Friday, January 3, 2020

Of Campfires and Stars

Comforting light in the darkness.Even before there was writing, humans gathered around fires.
And even before there was writing, humans told stories.  As those ancient humans sat around fires at night, telling stories, they would have noticed some of the sparks from the fire ascending against the darkness of the night sky.  As their eyes followed those sparks upward, some of those sparks would have seemed to almost merge with their cousins -- the stars.  And as those humans looked upward and told stories, some of those random stars became transformed into constellations. They saw animals and legendary heroes there:  A bear.  A scorpion.  Orion.  And thus, the cosmic dome became part of the narratives about human lives.

Today, the idealized campfire is a symbol of belonging and peace.  It is a place where we hope people will come together to find belonging and a warmth of spirit.

The literary analyst Harold Bloom provided a revealing analysis of the connection between fire and belonging in one narrative in the Bible's book of Luke (22:54-62).  After Jesus is arrested, his disciple Peter flees into the darkness of the night.  Peter is alone and cut off in the coldness of the night.  But then he notices a fire burning in the distance.  On many occasions in the past, Peter's companions and Jesus spent time around such fires at night, sharing stories.  And so, the lonely Peter is drawn towards this new fire, around which people are huddled.  But when Peter draws closer to this fire, his face becomes illuminated, and so he is recognized as being a disciple of Jesus, the identity which he had been trying to conceal.  Peter and the strangers around the fire have not felt their common humanity.  And Peter flees back into the darkness of the cold night.

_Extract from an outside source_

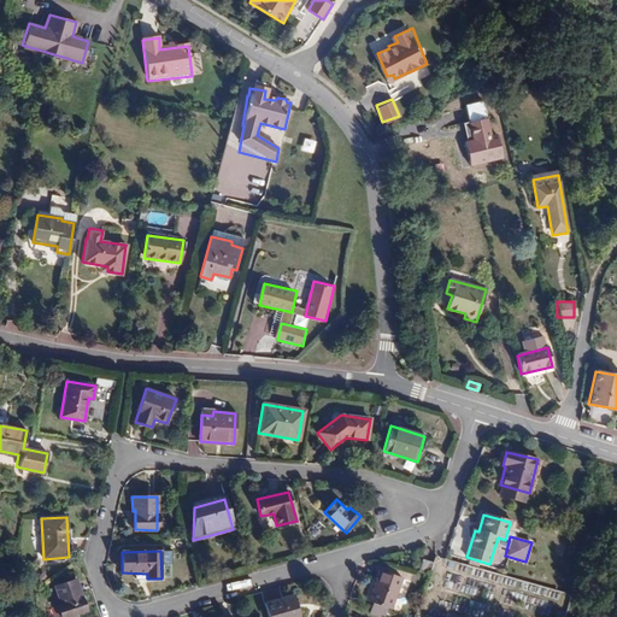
[(432,563),(422,559),(417,574),(428,576),(432,563)]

There is a larger way the sense of belonging can become lost.  Jeffrey Sobosan recounts an incident involving a mentor of his, "an old priest who had .... contributed brilliantly to his own specialty in theology, and now at the close of life had given himself over to what he once described as his first love, the study of the stars."  Sobosan continues:
"I met him in a garden one evening, where he sat by his beloved telescope...
with a look of ineffable sadness in his eyes.... He spoke of the beauty of the universe...
but in striving after this beauty,... his mind had taken a savage turn ...
toward the damning conclusion: the universe is void of meaning."
The vast cosmos had, for him, become alien.

Feeling the grandness of the world.
It is not hard to understand why Sobosan's mentor-priest felt himself betrayed by the cosmos, which he had hoped would provide him a comforting beauty with its views though the telescope.  Even though telescopes have revealed much more of this vast universe, the view through a telescope is a narrowing of our immediate field of vision. It is somewhat like trying to view an ocean through a ship's small porthole.  As the philosopher Max Oelschlaeger explains, using Galileo as an example:
"By using the telescope, Galileo’s eyes gathered additional light,
and the telescopic image itself was magnified....
What he lost was the sweeping field of view of the naked eye astronomy....
And perhaps, in his intense concentration, he lost also the sounds and smells of the night
and the awareness of himself as a conscious man beholding
a grand and mysterious stellar spectacle."

A sweeping field of vision can encompass both those stars and ourselves in one grand narrative.  And that narrative can give us a sense of universal belonging -- provided we remember our common humanity as part of that domed narrative.  The story-telling circle must become wider than the ring around our particular campfire.

~ ~ ~

(Do you have any recollection of being around a campfire in a way that increased your sense of belonging?  When was it?  What was it like?)


(The Sobosan quotation is from his Romancing the Universe: Theology, Science, and Cosmology. © 1999. p. 1.)
(The Oelschlaeger quotation if from his The Idea of Wilderness. © 1991. p. 78.)